→ **Directions**:
A: Answer these questions about the Va'eira commentary:
(i) How many midwives ever tried to stop the injustice during the years of slavery?
(ii) Which verse does the commentary cite for God setting apart the region of Goshen?
(iii) In the town from the Book of Judges where the atrocity took place, who was put to the sword?
B: Reproduce the Va'eira commentary word for word, everything from "The reason for" down to "worth fighting for.".
C: What does the Va'eira commentary say? Summarize it in two sentences.

→ **Text shown**:
────────
Archive | December, 2013

Commentary for Va’eira

27 Dec

This week’s parshah contains both the initial confrontations between Moses and Pharaoh as well as the first seven on the ten plagues.  While the story of the Exodus has always been considered to be one of, if the single most important stories in the history of the Jewish People, many modern theologians and philosophers have become uncomfortable with the ten plagues due to the collective nature of the punishment.  Many Egyptians (probably even a majority of Egyptians) did not own Jewish slaves, just as many Americans in the antebellum South did not own slaves.  Surely not every Egyptian benefited from the various projects Pharaoh forced the Israelites to labor on.  And yet, every Egyptian suffers from the plagues.  Surely our all-powerful, all-knowing God knows who is innocent and who is guilty, and can tailor the plagues to only strike the guilty, so why are all Egyptians punished, regardless of their role in the enslavement and oppression of the Israelites?

 

The end of the Book of Judges contains a very disturbing incident in which, after a woman is brutally gang-raped to death, the Tribe of Benjamin refuses to prosecute the guilty parties.  When the armies of the rest of the tribes come to forcibly extradite the guilty, the army of Benjamin stands against them in an attempt to protect the people who committed this heinous crime.  After a series of battles, most of the Tribe of Benjamin, both soldiers and civilians, are killed.  In the particular town where the atrocity took place, every man and woman of marriageable age- in other words, all those old enough to know the difference between right and wrong- are put to the sword.  They are punished because they saw an atrocity and allowed it to happen.  They are punished because they made no effort to stand up and pursue justice.  They are punished because they chose to protect the guilty rather than to stand up for the innocent.

 

All of the Egyptians are struck with the plagues because, like the people of Benjamin, they all chose to do nothing and allow atrocities to happen. Over hundreds of years of slavery, only two midwives ever made an attempt to stop the injustice that was all around them.  In Ex. 1:22, Pharaoh commanded “all of his people” to assist in the slaughter of Israelite babies.  Surely not all of them personally murdered babies, but even those who sat back and did nothing become complicit in the crime because they did nothing to stop it.

 

This requirement to fight injustice and oppression does not rest solely with the majority, though.  Before the fourth plague, God tells Moses “I will set apart the region of Goshen, where My people dwell, so that no wild beasts shall be there (Ex. 8:18).”  Making this distinction here, before the fourth plague, implies that the Israelites were struck by the first three plagues, too.

 

The reason for this is that the Israelites have come to accept their slavery.  Despite crying out to God to save them, when Moses shows up and says that God has sent him to save them, they ignore him because they know that it would require facing new hardships. By not standing up for themselves and trying to take an active role in their own liberation, the Israelites are complicit in their own oppression and are therefore punished with the first three plagues.  The ten plagues teach us that it is the duty of all people everywhere to stand up against injustice and oppression, be it against themselves or others.  Justice is always a cause worth fighting for.
────────
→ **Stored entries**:
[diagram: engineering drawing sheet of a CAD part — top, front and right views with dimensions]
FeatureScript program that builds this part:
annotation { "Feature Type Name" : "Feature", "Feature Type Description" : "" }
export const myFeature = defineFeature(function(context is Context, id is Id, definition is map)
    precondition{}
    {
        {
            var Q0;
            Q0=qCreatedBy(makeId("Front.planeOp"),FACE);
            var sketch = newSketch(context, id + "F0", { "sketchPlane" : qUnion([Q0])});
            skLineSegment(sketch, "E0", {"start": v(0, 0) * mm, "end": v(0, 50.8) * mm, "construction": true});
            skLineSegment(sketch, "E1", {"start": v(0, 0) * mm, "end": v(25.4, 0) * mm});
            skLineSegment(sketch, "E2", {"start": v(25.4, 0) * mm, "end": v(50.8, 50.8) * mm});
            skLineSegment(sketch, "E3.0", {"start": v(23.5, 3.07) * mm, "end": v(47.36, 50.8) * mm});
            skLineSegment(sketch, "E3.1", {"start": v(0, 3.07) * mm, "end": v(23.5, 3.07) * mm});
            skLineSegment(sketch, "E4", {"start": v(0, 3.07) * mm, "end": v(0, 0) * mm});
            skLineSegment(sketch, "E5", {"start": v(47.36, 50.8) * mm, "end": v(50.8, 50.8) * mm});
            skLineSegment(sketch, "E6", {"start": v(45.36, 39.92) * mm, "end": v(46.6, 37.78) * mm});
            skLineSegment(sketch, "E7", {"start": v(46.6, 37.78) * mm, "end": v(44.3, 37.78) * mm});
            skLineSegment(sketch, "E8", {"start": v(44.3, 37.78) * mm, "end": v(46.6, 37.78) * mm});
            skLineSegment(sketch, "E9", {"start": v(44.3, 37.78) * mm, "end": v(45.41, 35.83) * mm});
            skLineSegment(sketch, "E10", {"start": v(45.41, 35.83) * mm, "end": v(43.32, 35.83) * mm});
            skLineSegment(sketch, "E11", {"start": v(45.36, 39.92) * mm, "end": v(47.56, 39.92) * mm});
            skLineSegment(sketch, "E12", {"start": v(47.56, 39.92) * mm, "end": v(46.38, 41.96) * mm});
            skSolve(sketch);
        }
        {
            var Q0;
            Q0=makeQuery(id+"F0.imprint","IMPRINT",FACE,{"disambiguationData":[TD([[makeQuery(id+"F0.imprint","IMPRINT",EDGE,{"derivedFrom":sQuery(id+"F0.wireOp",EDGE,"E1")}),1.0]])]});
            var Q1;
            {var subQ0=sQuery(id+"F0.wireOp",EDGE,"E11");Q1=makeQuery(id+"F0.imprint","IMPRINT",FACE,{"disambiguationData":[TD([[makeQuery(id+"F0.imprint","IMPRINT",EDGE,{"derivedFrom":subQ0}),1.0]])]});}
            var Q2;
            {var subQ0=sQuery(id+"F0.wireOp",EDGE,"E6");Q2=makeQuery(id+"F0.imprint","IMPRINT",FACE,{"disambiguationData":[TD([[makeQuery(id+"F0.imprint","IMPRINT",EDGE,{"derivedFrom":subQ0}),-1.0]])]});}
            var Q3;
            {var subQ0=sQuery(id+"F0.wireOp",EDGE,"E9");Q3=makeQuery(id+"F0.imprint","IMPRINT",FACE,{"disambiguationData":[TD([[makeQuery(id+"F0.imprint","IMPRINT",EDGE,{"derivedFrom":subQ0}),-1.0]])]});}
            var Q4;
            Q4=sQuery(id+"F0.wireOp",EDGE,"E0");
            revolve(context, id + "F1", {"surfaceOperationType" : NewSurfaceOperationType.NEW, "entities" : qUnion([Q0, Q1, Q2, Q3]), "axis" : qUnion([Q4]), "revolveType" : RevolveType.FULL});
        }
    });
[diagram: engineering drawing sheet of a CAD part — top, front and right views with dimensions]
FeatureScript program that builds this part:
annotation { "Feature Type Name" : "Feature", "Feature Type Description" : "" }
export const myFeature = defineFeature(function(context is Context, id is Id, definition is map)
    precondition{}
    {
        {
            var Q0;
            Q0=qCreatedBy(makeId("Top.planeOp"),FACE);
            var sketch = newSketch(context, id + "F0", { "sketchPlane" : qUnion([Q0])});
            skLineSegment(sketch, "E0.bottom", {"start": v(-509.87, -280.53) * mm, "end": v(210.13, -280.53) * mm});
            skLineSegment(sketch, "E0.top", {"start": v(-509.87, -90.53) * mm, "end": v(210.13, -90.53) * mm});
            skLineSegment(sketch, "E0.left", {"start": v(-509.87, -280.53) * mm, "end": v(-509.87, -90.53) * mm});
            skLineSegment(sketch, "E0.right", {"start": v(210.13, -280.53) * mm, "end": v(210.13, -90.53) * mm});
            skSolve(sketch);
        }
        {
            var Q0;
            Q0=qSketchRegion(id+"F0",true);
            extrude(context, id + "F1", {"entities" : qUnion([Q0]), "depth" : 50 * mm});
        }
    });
────────
→ **Solutions to the tasks**:
A:
(i) Two.
(ii) Ex. 8:18.
(iii) Every man and woman of marriageable age.

B:
The reason for this is that the Israelites have come to accept their slavery.  Despite crying out to God to save them, when Moses shows up and says that God has sent him to save them, they ignore him because they know that it would require facing new hardships. By not standing up for themselves and trying to take an active role in their own liberation, the Israelites are complicit in their own oppression and are therefore punished with the first three plagues.  The ten plagues teach us that it is the duty of all people everywhere to stand up against injustice and oppression, be it against themselves or others.  Justice is always a cause worth fighting for.

C: The Va'eira commentary argues that all Egyptians were struck with the plagues because, like the people of Benjamin in the Book of Judges, they chose to do nothing and allowed atrocities to happen, which made them complicit. It adds that the Israelites were punished with the first three plagues for accepting their slavery, and it concludes that all people have a duty to stand up against injustice and oppression, whether against themselves or others.